You played a major role in opening up the health insurance business ahead of life and general insurance sectors. You were also instrumental in setting up the Infrastructure Development Finance Corp. and local area banks. Every time the CEOs meet you, they find in you an ally, a great believer in financial sector reforms and consolidation in the banking landscape. Despite your best efforts you have not been able to do much on this front but they don’t blame you for this as they are aware of the opposition from the Left, without whose support the UPA government cannot survive.
Successive budgets have turned into empty promises as far as the Indian banking sector is concerned. For instance, in 2000, your predecessor Yashwant Sinha made a big-bang announcement of bringing down the government holding in public sector banks to 33%. But nothing has happened on this front yet. Another long-pending issue is the removal of cap on voting rights for private banks. Both Sinha and Jaswant Singh, former finance minister, announced the removal of 10% cap on voting rights in private sector banks. You too promised this in the 2005 budget but the necessary amendment to the Banking Regulation Act, 1949, is still awaited. Another contentious issue is foreign investments in Indian banks. While private banks can offer up to 74% stake to foreign investors, public sector banks cannot offer them more than 20%. Naturally, both sets of banks are bound of have different valuations on bourses. No finance minister has dared to discuss this in Parliament as this is again a politically sensitive issue.
But there are other issues that need your attention. They will not raise the red flag for the Left but if you address them, they will create a level playing field for the public sector banks. One such issue is the different tax structure for different savings instruments. For instance, one does not need to pay tax when one earns dividend from investments in mutual funds. Also, there is no capital gains tax if one stays invested in stock market for a year. However, bank deposits are subject to tax. It is an issue not for the public sector banks alone but the entire industry. This makes it difficult for banks to bring down their deposit rates as anyway a depositor does not earn much from keeping money with banks after paying income tax.
Public sector banks are also handicapped in attracting talent as they cannot pay market-related salaries to their employees. Your idea of giving performance-linked bonus to bank chairmen and executive directors is welcome but even after this, these executives will earn much less compared with private sector CEOs.

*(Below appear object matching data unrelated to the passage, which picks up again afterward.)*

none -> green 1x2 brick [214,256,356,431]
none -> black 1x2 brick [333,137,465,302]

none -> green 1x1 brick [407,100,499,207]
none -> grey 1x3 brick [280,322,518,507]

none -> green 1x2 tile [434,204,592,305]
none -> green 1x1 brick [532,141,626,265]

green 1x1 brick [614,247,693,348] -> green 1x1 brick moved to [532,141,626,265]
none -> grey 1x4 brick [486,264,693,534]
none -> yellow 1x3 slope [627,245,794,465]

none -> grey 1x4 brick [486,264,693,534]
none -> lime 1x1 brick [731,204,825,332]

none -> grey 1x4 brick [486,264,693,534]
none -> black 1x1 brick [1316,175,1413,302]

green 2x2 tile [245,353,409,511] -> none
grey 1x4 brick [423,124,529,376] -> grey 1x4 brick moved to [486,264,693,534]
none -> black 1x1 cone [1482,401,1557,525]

Performance-linked bonuses for employees are even lower as the overall amount is capped at 1% of the net profit of a bank. This means, State Bank of India, the country’s largest bank, cannot pay more than Rs2,445.67 to each of its employees as bonus if it wants to pay all of them. Last year it earned a net profit of Rs4,533.98 crore and had 185,388 employees on its rolls.
Finally, a word on your stance on interest rates. Since the beginning of this century, The Reserve Bank of India (RBI) and the finance ministry have been working in tandem to bring down interest rates. In the 2001 and 2002 budgets, Sinha cut the administered rates. His successor Singh followed it up in 2003 with another cut. Each time, RBI reciprocated the finance minister’s gesture by paring the policy rates. The rate cuts helped corporations reduce the cost of borrowings and fuel economic growth. But you seem to be following a different path. In the past, when RBI raised its policy rates you did not want public sector banks to raise their lending rates and when RBI is holding on to its rates you want the banks to cut rates.
Two years ago, when these banks raised their rates, the banking division of the finance ministry had sent a note to the CEOs arguing why the rates should not be hiked. It also advised them to go ahead with the rate hike only after their boards ratify the decision. This time around, when some of the large banks cut their lending rates by 25 basis points to respect your wish, the bureaucrats in the banking division wanted them to cut 50 basis points and the banks had no choice but to oblige the ministry.
I remember shortly after assuming office in 2004, you had said that you would like to be remembered as the investment minister. Indeed you have noble intentions—you want the economy to grow and the country to prosper. But, because the government does not fully own these banks, it cannot force them to cut rates. This amounts to blatant violation of corporate governance. Public sector bankers have slowly started learning the tricks of the trade and are becoming nimble-footed. Please do not take away their right to compete. The other option before the government is to make banking for them a corporate social responsibility.